DERBY, Vt. – One lane of Canusa Avenue sits in the tiny hamlet of Beebe Plain, Vt. The other side of the same road is in Canada; in Stanstead, Quebec.
They always seemed to get along well, until the mayor of Stanstead threatened this weekend to cut the flow of drinking water from his town’s reservoir to the Vermonters in Beebe Plain.
“Well, the water thing was to get people’s attention,” Mayor Philippe Dutil told New England Cable News. “And I guess I got it.”
He wanted folks in Derby, Vt., the town Beebe Plain is a part of, to know just how angry he is with a plan to turn farmland in Derby into an electricity-generating wind farm. Dutil said he formerly supported the idea, until he learned how close the wind towers would sit to homes in his town. “[The towers] wouldn’t be allowed this close to people if they were in Canada,” Dutil said.
“We could power the whole village of Derby Line plus some,” beamed Bryan Davis, one of the project’s biggest backers.
One 425-foot tower would stand in the backyard of Davis’s dairy farm. Another would be placed across the street. They would start spinning next year, if the project is approved. The turbines would provide enough energy to power the farm and about 900 homes in the town, Davis said.
“It’s a question of safety,” Mayor Dutil said.
Dutil worries the blades will hurl ice across the border, create noise and shadows that could impact his citizens’ health, and devalue their property. In Vermont, vocal opponents have also said that the installation of large turbines severely damages fragile ecosystems and kills wildlife, including birds and bats.

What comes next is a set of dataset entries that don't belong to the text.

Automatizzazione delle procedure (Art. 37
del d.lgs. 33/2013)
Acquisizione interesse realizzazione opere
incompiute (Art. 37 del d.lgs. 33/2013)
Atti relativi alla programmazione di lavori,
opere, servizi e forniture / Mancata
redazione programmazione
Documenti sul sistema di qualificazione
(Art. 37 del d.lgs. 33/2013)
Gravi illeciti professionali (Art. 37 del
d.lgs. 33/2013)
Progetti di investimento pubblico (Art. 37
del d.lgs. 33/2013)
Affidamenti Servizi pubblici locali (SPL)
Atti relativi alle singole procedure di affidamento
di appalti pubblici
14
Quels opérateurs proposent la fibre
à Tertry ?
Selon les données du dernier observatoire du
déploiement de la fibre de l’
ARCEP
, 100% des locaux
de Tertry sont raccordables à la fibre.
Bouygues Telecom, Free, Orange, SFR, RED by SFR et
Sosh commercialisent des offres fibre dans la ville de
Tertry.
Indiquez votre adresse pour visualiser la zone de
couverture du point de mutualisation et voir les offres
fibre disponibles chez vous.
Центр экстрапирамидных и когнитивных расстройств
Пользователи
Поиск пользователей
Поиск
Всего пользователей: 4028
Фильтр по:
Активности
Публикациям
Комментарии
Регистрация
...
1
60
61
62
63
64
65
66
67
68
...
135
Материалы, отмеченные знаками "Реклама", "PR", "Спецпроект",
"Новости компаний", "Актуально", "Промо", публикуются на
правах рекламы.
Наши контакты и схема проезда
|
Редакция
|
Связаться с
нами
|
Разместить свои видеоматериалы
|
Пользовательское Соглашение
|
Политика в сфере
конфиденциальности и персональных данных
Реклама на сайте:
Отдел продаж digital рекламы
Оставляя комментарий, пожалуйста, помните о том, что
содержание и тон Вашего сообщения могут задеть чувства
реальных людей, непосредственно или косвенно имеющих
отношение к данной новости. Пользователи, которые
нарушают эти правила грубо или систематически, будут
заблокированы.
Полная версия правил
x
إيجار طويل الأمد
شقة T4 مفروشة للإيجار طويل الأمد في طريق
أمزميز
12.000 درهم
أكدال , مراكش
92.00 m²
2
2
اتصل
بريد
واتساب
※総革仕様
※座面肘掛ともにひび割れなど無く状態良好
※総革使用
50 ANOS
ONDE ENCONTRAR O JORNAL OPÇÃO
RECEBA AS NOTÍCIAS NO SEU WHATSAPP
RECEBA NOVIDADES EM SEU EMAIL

The Derby project’s developer, Encore Redevelopment of Burlington, Vt., has refuted many those concerns on its website, promising the community it has several approaches planned to mitigate effects of the turbines. To date, there is yet to be a definitive study that shows wind turbines to have adverse consequences on the health of community members,” a message on Encore’s website reads.

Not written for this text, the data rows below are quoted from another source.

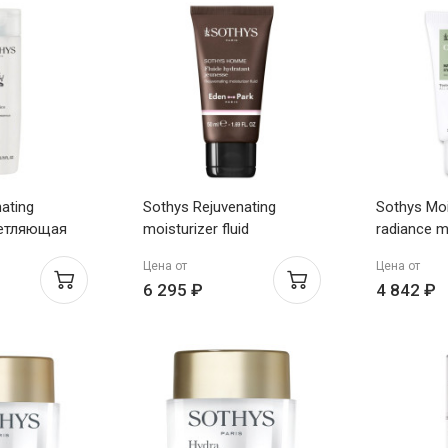
nating
Sothys Rejuvenating
Sothys Moi
ветляющая
moisturizer fluid
radiance 
0мл
Увлажняющий
Увлажняю
Цена от
Цена от
омолаживающий флюид
придающа
6 295 ₽
4 842 ₽
50мл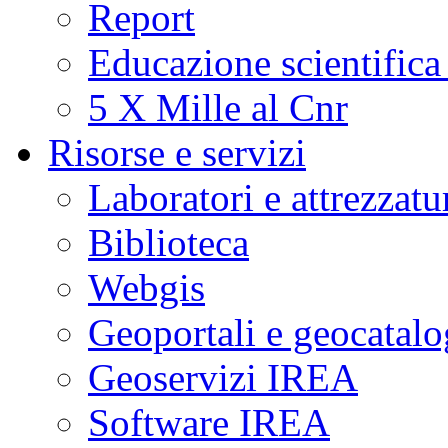
Report
Educazione scientifica
5 X Mille al Cnr
Risorse e servizi
Laboratori e attrezzatu
Biblioteca
Webgis
Geoportali e geocatal
Geoservizi IREA
Software IREA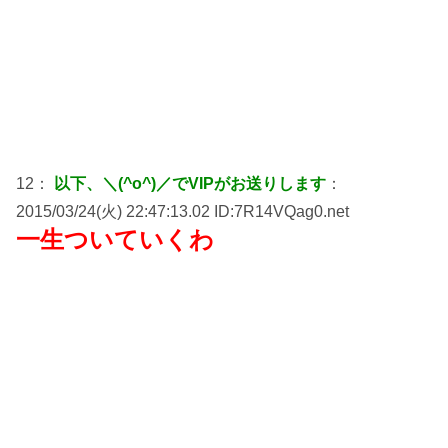
12：
以下、＼(^o^)／でVIPがお送りします
：
2015/03/24(火) 22:47:13.02 ID:7R14VQag0.net
一生ついていくわ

The proposed towers would be more than three times the height of a backyard model now spinning on the site. Canadian opponents say the looming 425 feet height is just too high for the people who live so close, since Canadian homes sit just on the other side of the street.
“It’s really going to affect the Canadians more than it’ll affect the Americans,” Mayor Dutil said.
Wind supporters say there’s nothing to worry about. “If I live long enough, I want to build a house up here right next to the wind tower,” said farmer Phil Letourneau. “I don’t worry about it.”
Letourneau owns some of the land the farm would operate on, and hopes an additional third turbine will eventually be added on his property. That turbine has not been applied for through the public oversight process, Letourneau said.
“We have researched it and are very comfortable there won’t be any health issues,” Davis added. “If I thought there were any health issues, I’d be the last person that would be looking at this project.”
Letourneau and Davis expect the wind farm will pay between $75,000 and $100,000 in tax benefits each year for 25 years to its host communities in Vermont. But the state’s Public Service Board still has to rule on the project.
Meanwhile, debate on large wind turbines is now heating up on both sides of the border. Another charge from opponents is the towers are not efficient enough to be practical. Developers and utilities have historically stood by their output, however.
“It’s ugly,” Pierre D’Assy, a resident of Magog, Quebec, said of large towers. “We live with the landscape, too.”
“If you want energy, you have to get it from somewhere,” noted Derby resident Rene Gaudreau, who said he supports the towers as long as they don’t have adverse health impacts on neighbors.
“I think they look neat,” said Judy Nommik of Derby. “But I don’t think any place would have one opinion.”
As for whether Beebe Plain’s drinking water will dry up in the dispute, no one seems to believe it’ll come to that. But the mayor who made the threat wants to make sure Vermont utility regulators don’t forget about Stanstead. “It’s a two-way street,” Dutil said.
Mayor Dutil is helping organize a protest rally Sunday, May 6 at 1 p.m. at the historic Haskell Free Library and Opera House, which also straddles these cross-border communities of Derby and Stanstead. Dutil said at that event, more information about the impacts of the towers will be shared with guests.